On 30 September 1996 the Crown sold its share in Te Kuiti Airport for a nominal consideration of $1. The new owner is the Waitomo District Council, the previous joint venture partner in the airport.
On 1 May 1998 the Crown sold its share in Masterton Airport for a nominal consideration of $1. The new owner is the Masterton District Council, the previous joint venture partner in the airport.
On 1 May 1998 the Crown sold its share in Tauranga Airport for $1,060,603. The new owner is the Tauranga District Council, the previous joint venture partner in the airport.
On 1 July 1998 the Crown sold its share in Hokitika Airport for $11,000. The new owner is the Westland District Council, the previous joint venture partner in the airport.
On 29 October 1998 the Crown signed a sale and purchase agreement for it's shares in Rotorua Regional Airport Limited and Palmerston North Airport Limited for $2.5 million. The new owner of the Crown's shares in both airports is Central Avion Holdings Limited. The respective local councils hold the remaining shares in both airports. The sale of the Crown shares in these airports was conducted by competitive tender.
Auckland International Airport Limited (AIAL)
On 14 May 1998 the Government announced its intention to sell its shareholding in AIAL (51.6% of the issued capital) by way of public float. The announcement followed a scoping study and preliminary sales work that examined sale options ranging from trade sales to share floats. AIAL successfully listed on 28 July, with the Crown receiving a price of $1.80 per share on the 216,762,152 shares on offer.
Wellington International Airport Limited (WIAL)

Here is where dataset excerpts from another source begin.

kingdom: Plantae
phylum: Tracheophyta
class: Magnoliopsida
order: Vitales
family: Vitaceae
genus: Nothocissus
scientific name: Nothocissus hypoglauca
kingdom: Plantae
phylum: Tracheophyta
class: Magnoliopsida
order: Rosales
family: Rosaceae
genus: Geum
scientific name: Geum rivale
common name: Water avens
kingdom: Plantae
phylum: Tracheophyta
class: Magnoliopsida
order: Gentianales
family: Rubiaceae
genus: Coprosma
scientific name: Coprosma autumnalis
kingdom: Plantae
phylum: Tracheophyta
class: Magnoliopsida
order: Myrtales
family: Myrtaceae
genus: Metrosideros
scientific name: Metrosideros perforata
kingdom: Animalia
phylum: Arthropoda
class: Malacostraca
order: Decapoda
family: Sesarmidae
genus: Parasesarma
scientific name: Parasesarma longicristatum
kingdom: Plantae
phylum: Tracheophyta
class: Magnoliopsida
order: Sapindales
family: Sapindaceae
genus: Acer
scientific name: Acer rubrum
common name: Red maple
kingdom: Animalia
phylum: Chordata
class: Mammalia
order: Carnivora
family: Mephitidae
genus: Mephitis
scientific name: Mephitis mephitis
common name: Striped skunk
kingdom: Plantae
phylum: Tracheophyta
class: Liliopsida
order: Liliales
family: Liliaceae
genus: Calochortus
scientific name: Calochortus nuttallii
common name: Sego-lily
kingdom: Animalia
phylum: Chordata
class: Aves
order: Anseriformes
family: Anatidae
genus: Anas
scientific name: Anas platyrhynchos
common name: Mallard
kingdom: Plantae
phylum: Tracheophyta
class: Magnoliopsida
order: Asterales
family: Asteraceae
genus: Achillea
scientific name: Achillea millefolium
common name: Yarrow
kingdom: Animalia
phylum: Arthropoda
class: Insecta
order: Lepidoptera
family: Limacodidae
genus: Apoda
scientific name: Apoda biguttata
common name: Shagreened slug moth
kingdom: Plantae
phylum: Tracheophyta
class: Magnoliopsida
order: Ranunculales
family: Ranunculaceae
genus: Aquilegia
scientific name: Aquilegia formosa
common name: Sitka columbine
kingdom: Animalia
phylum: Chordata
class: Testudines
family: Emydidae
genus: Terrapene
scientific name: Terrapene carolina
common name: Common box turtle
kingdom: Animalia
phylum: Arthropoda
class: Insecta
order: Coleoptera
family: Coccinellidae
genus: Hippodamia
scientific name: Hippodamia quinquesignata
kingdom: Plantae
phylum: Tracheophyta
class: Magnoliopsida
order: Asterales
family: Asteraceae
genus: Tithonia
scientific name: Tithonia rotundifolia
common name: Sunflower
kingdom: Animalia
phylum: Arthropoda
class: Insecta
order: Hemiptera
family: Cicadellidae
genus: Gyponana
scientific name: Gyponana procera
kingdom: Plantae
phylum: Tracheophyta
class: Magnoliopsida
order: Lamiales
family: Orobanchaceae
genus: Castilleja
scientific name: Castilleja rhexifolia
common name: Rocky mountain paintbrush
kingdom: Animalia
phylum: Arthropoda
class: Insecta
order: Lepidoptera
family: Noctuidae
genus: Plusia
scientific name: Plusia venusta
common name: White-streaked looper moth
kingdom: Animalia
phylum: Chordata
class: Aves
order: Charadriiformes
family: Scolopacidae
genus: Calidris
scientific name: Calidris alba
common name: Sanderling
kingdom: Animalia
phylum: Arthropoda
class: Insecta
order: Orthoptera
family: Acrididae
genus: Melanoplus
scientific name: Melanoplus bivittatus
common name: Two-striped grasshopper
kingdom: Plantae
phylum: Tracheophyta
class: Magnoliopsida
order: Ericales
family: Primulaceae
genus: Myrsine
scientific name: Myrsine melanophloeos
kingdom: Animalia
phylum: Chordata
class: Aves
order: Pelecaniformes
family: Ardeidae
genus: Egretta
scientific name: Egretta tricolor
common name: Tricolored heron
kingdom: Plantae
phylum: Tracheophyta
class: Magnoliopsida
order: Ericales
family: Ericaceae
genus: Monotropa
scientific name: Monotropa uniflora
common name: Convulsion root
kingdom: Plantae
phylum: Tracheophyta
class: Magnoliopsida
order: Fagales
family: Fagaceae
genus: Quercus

In March 1998 the Government and Wellington City Council announced their intention to market test its shareholding in WIAL (66% of the issued capital was owned by the Crown with 35% by WCC). The Crown and WCC market tested trade sale options, with some sale options including a requirement to float a portion of shareholding in the future. The announcement followed a scoping study of the airport. A consortium successfully purchased the Crown's shareholding in WIAL on 14 August 1998.